Olympus OM Zuiko: Kompakte Festbrennweiten-Serie für das OM-System. Bekannt für scharfe Abbildung und präzise Farbwiedergabe.
Technische Details
Das OM-System umfasste über 60 verschiedene Objektive mit Brennweiten von 8mm Fisheye bis 1000mm Teleobjektiv. Standardobjektive wie das 50mm f/1.8 wogen nur 185g bei einer Länge von 33mm. Das OM-Bajonett hat einen Innendurchmesser von 42mm mit einem Auflagemaß von 46mm. Besondere Merkmale sind die Multi-Coating-Vergütung ab 1973 und die präzise mechanische Konstruktion mit vollmetallenen Fassungen. Die Blendensteuerung erfolgt über einen mechanischen Übertragungsstift, der mit dem Kameragehäuse gekoppelt wird.
Geschichte & Entwicklung
Entwickelt unter der Leitung von Yoshihisa Maitani, debütierte das OM-System 1972 mit der OM-1 Kamera. Die ersten Zuiko-Objektive setzten neue Maßstäbe bei der Miniaturisierung ohne Kompromisse bei der Bildqualität. 1973 führte Olympus die MC-Zuiko-Serie mit Mehrschichtvergütung ein, 1978 folgte die verbesserte OM-Zuiko-Serie.
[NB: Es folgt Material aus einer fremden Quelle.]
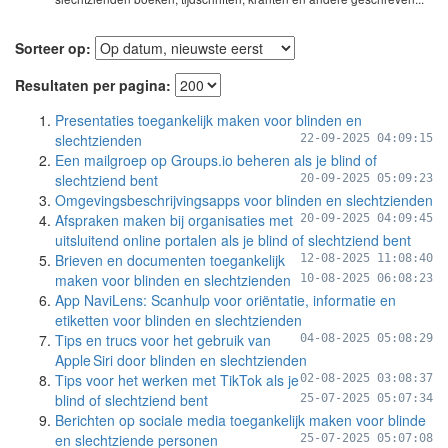
Sorteer op:
Resultaten per pagina:
Presentaties toegankelijk maken voor blinden en
slechtzienden
22-09-2025 04:09:15
Een mailgroep op Groups.io beheren als je blind of
slechtziend bent
20-09-2025 05:09:23
Omgevingsbeschrijvingsapps voor blinden en slechtzienden
Afspraken maken bij organisaties met
20-09-2025 04:09:45
uitsluitend online portalen als je blind of slechtziend bent
Brieven en documenten toegankelijk
12-08-2025 11:08:40
maken voor blinden en slechtzienden
10-08-2025 06:08:23
App NaviLens: Scanhulp voor oriëntatie, informatie en
etiketten voor blinden en slechtzienden
Tips en trucs voor het gebruik van
04-08-2025 05:08:29
Apple Siri door blinden en slechtzienden
Tips voor het werken met TikTok als je
02-08-2025 03:08:37
blind of slechtziend bent
25-07-2025 05:07:34
Berichten op sociale media toegankelijk maken voor blinde
en slechtziende personen
25-07-2025 05:07:08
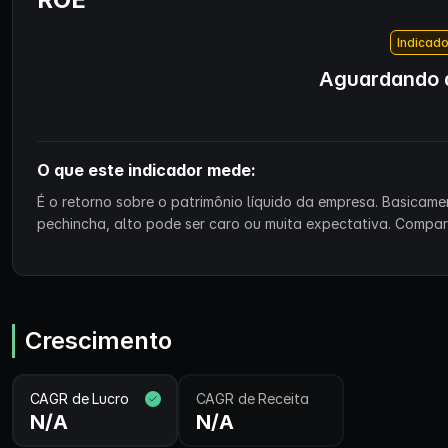
Indicado
Aguardando d
O que este indicador mede:
É o retorno sobre o patrimônio líquido da empresa. Basicam
pechincha, alto pode ser caro ou muita expectativa. Compa
Crescimento
CAGR de Lucro
CAGR de Receita
N/A
N/A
Die Produktion endete 2002 mit der Einstellung des analogen OM-Systems, jedoch leben die optischen Designs in modernen Micro-Four-Thirds-Objektiven fort.
Praxiseinsatz im Film
16mm-Filmkameras wie die Bolex H16 wurden häufig mit adaptierten OM-Zuiko-Objektiven bestückt, da diese eine hervorragende Schärfeleistung bei geringem Gewicht boten. Dokumentarfilmer schätzten besonders das 21mm f/2 und das 85mm f/2 für ihre kompakte Bauweise und natürliche Farbwiedergabe. Die Objektive finden sich auch an Super-16-Produktionen und digitalen Cinema-Kameras mit entsprechenden Adaptern. Der gleichmäßige Bokeh-Verlauf und die warme Farbcharakteristik machten sie zu beliebten Vintage-Objektiven für moderne Produktionen.
Vergleich & Alternativen
Im Gegensatz zu den voluminösen Canon FD oder Nikon AI-Objektiven der gleichen Ära waren OM-Zuikos deutlich kompakter bei vergleichbarer Leistung. Moderne Nachfolger sind die Olympus M.Zuiko-Objektive für Micro-Four-Thirds-Kameras, die das optische Erbe fortführen. Für Filmproduktionen konkurrieren vintage OM-Zuikos heute mit Zeiss Contax/Yashica-Objektiven und sowjetischen Zenit-Optiken als kostengünstige Alternative zu modernen Cine-Objektiven.